Preface: Grandma Gussie and the Parboiled Cat

MY GRANDMOTHER WAS TOUGH AS NAILS. About five foot, bow-legged, always carried a switchblade in her sock. And she dipped snuff. When Grandma was older, I would make it a point to visit her, really talk with her.

Whenever I was heading that way to see her, to relax her I'd bring a bottle of MD 20/20, which was some wine, and some snuff. You know, just to say hello to Grandma. She was around in her early eighties when I'd go and sit with her. We just talked. We called it telling each other lies.

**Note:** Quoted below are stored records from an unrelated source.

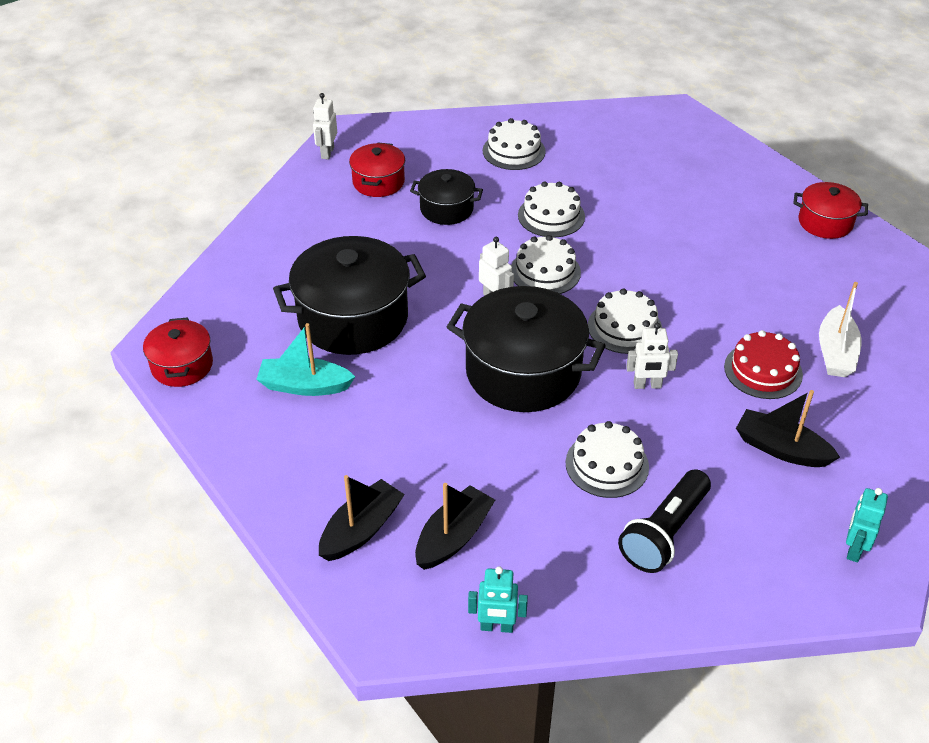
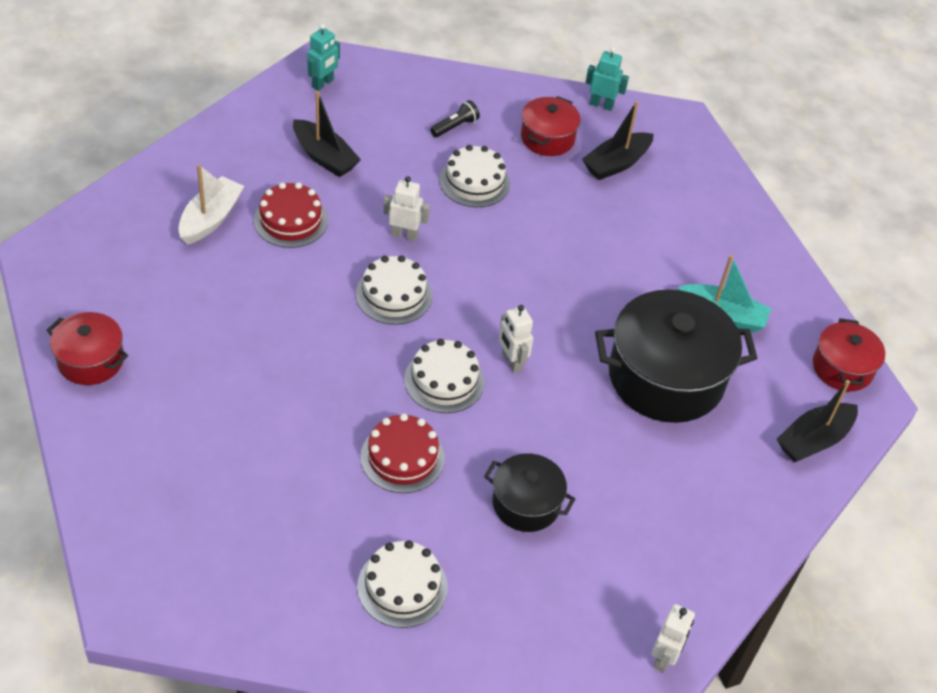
camera: 170 degrees left, 5 degrees up
black boat [319,475,405,561] -> black boat moved to [777,380,858,462]
red pot [349,143,405,197] -> red pot moved to [521,96,581,156]
black pot [447,286,606,412] -> none
white cake [518,181,585,237] -> red cake [360,413,445,493]
black flashlight [618,469,711,573] -> black flashlight [430,100,480,137], size x0.53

One day I was sitting and talking to Grandma. I said, “Grandma, tell me about your family.” She says, “You know what? When I was a little girl, I had a uncle, his name was Uncle Rubin. Uncle Rubin knew some tricks.”

I said, “What kind of tricks, Grandma?”

She said, “One time I seen Uncle Rubin disappear. I must have been about eight or nine or ten when it happened. Back then when they used to wash clothes, they called it parboiling. They put the clothes in a big black pot over a fire, and just kind of heated them up and washed them.

“One day I was out there washing those clothes. Uncle Rubin was going to dump the water out of that pot. He was going to put some fresh water in it. He asked me if I knew of any black cats. I said, “I know some black cats, Uncle Rubin, but they're kind of kittens.” He said, “You go find me a cat, but make sure there's no white on him nowhere.”

“Those cats wasn't our cats, but I went and got Uncle Rubin a cat. When I got the cat back, Uncle Rubin just grabbed that cat and threw him in the water, that boiling water.” She said, “I couldn't believe it. I couldn't believe he did that.”

She said, “Uncle Rubin took all the bones from that cat, and he commenced to sucking on them. And he told me, he said, 'Gussie, now when you can't see me anymore, you nod your head.' And Uncle Rubin just started taking these different bones, sucking on them bones. And I seen my Uncle Rubin disappear.”

There's also an old blues song that says, “I got my black cat bone.” I had always heard that, but I never knew what it meant.

I said, “Grandma, are you serious?”

She said, “Son, I ain't got no reason to lie to you.”